If your U.S. passport has been lost, stolen, or damaged, you are required to apply for a new passport in person through a pre-arranged appointment.
When applying to replace a U.S. passport for a child under 16 the presence of the child and both parents is normally required at the time of application. Unequivocal consent to passport issuance is demonstrated by the parents signing the application form in front of a Consular Officer. If one custodial parent is not able to attend, s/he must submit a notarized Form DS-3053 Statement of Consent. The form can be downloaded here (.PDF, 51.5Kb). At the time the DS-3053 form is presented, a copy of the same identity document used to notarize the form must also be provided.
Alternatively, the applying parent may furnish one of the following documents:
- Child’s birth certificate listing only applying parent;
- Adoption decree (if applying parent is sole adopting parent);
- Court Order granting sole custody to the applying parent (i.e the absent parent has no access to the child. Child’s travel must not be restricted by that order;
- Judicial declaration of incompetence of non-applying parent, or death certificate of non-applying parent.
Minors ages 16-17 with their own identification can apply for a passport by themselves. However, it is recommended that at least one parent appear in person with the minor to identify him/her and to show parental awareness.

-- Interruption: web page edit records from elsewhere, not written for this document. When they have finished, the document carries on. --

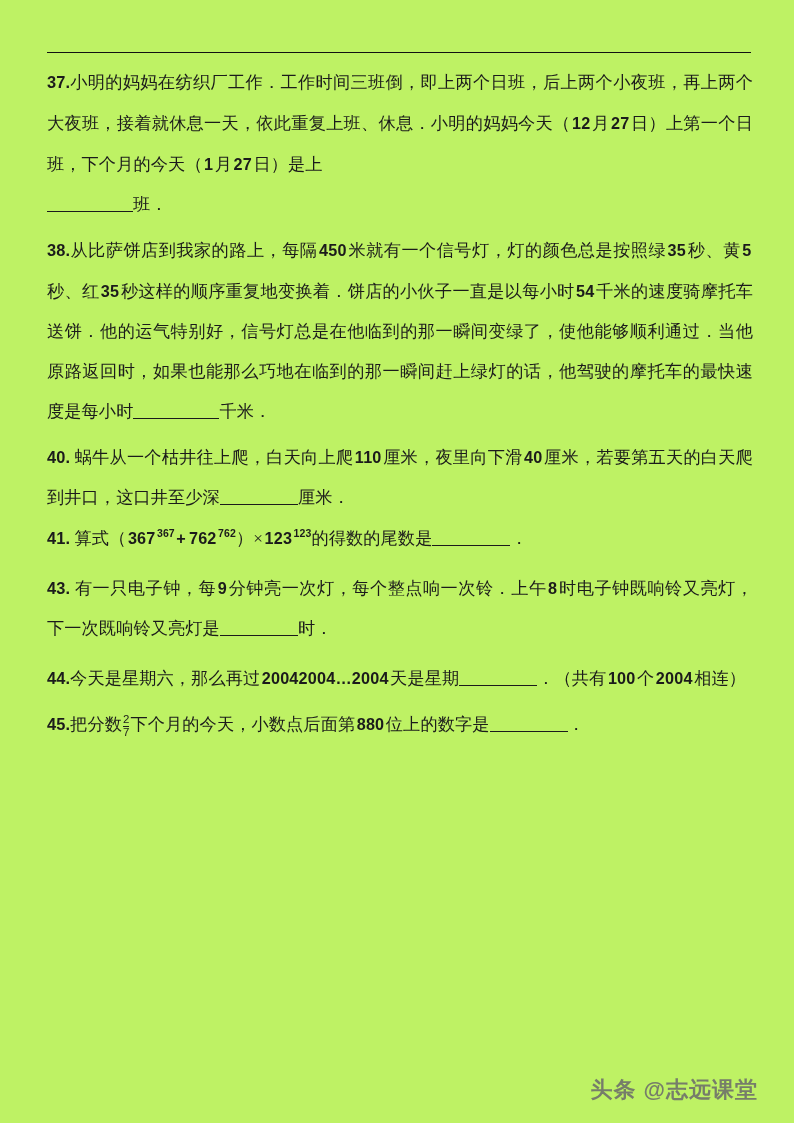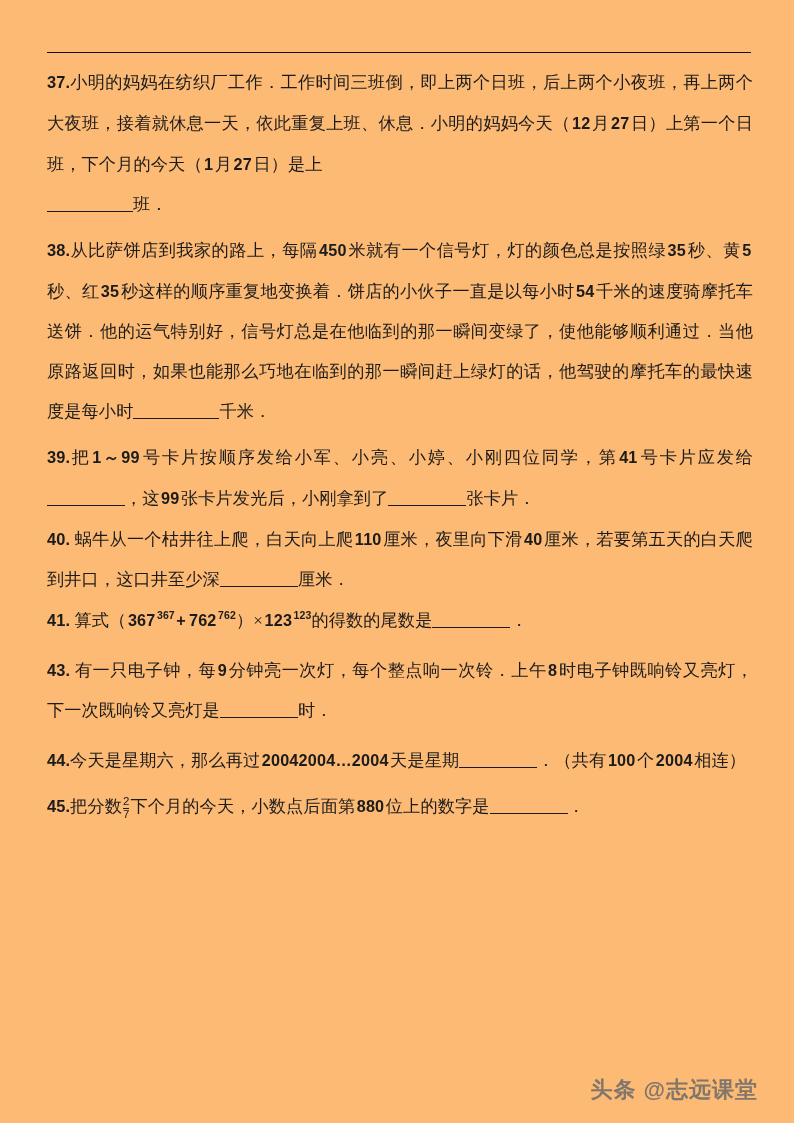--- a/index.html
+++ b/index.html
@@ -15,21 +15,21 @@
     font-family: "Liberation Serif", "DejaVu Serif", serif;
     color: #1a1a1a;
     -webkit-font-smoothing: antialiased;
   }
 
   .page {
     position: absolute;
     left: 0; top: 0;
     width: 794px;
     height: 1123px;
-    background: #fdba74;
+    background: #bef264;
   }
 
   .top-rule {
     position: absolute;
     left: 47px;
     top: 52px;
     width: 704px;
     height: 0;
     border-top: 1.6px solid #121212;
   }
@@ -114,21 +114,20 @@
 <div class="page">
 
   <div class="top-rule"></div>
 
   <div class="content">
 
     <p class="q"><span class="num">37.</span><span>小明的妈妈在纺织厂工作．工作时间三班倒，即上两个日班，后上两个小夜班，再上两个大夜班，接着就休息一天，依此重复上班、休息．小明的妈妈今天（</span><span class="lat">12</span><span>月</span><span class="lat">27</span><span>日）上第一个日班，下个月的今天（</span><span class="lat">1</span><span>月</span><span class="lat">27</span><span>日）是上</span><br><span class="blank w2"></span><span>班．</span></p>
 
     <p class="q"><span class="num">38.</span><span>从比萨饼店到我家的路上，每隔</span><span class="lat">450</span><span>米就有一个信号灯，灯的颜色总是按照绿</span><span class="lat">35</span><span>秒、黄</span><span class="lat">5</span><span>秒、红</span><span class="lat">35</span><span>秒这样的顺序重复地变换着．饼店的小伙子一直是以每小时</span><span class="lat">54</span><span>千米的速度骑摩托车送饼．他的运气特别好，信号灯总是在他临到的那一瞬间变绿了，使他能够顺利通过．当他原路返回时，如果也能那么巧地在临到的那一瞬间赶上绿灯的话，他驾驶的摩托车的最快速度是每小时</span><span class="blank w2"></span><span>千米．</span></p>
 
-    <p class="q tight"><span class="num">39.</span><span>把</span><span class="lat">1～99</span><span>号卡片按顺序发给小军、小亮、小婷、小刚四位同学，第</span><span class="lat">41</span><span>号卡片应发给</span><span class="blank w1"></span><span>，这</span><span class="lat">99</span><span>张卡片发光后，小刚拿到了</span><span class="blank w1"></span><span>张卡片．</span></p>
 
     <p class="q tight"><span class="num">40.</span> <span>蜗牛从一个枯井往上爬，白天向上爬</span><span class="lat">110</span><span>厘米，夜里向下滑</span><span class="lat">40</span><span>厘米，若要第五天的白天爬到井口，这口井至少深</span><span class="blank w1"></span><span>厘米．</span></p>
 
     <p class="q gap"><span class="num">41.</span> <span>算式（</span><span class="lat">367</span><sup>367</sup><span class="lat">+</span><span class="lat">762</span><sup>762</sup><span>）×</span><span class="lat">123</span><sup>123</sup><span>的得数的尾数是</span><span class="blank w1"></span><span>．</span></p>
 
 
     <p class="q gap"><span class="num">43.</span> <span>有一只电子钟，每</span><span class="lat">9</span><span>分钟亮一次灯，每个整点响一次铃．上午</span><span class="lat">8</span><span>时电子钟既响铃又亮灯，下一次既响铃又亮灯是</span><span class="blank w1"></span><span>时．</span></p>
 
     <p class="q"><span class="num">44.</span><span>今天是星期六，那么再过</span><span class="lat">20042004…2004</span><span>天是星期</span><span class="blank w1"></span><span>．（共有</span><span class="lat">100</span><span>个</span><span class="lat">2004</span><span>相连）</span></p>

NOTE: Although the two-parent consent requirement does not apply to minors aged 16 or 17, per Department regulations (.PDF, 187Kb) a passport generally will not be issued to a minor if a parent or legal guardian who has custodial rights over a minor has notified the Department in writing that he or she objects to issuance of the passport.
Examples of Parental Awareness
- Having a parent accompany the minor when applying, or
- A signed statement consenting to issuance of a passport from at least one parent (should be accompanied by a photocopy of that parent’s ID).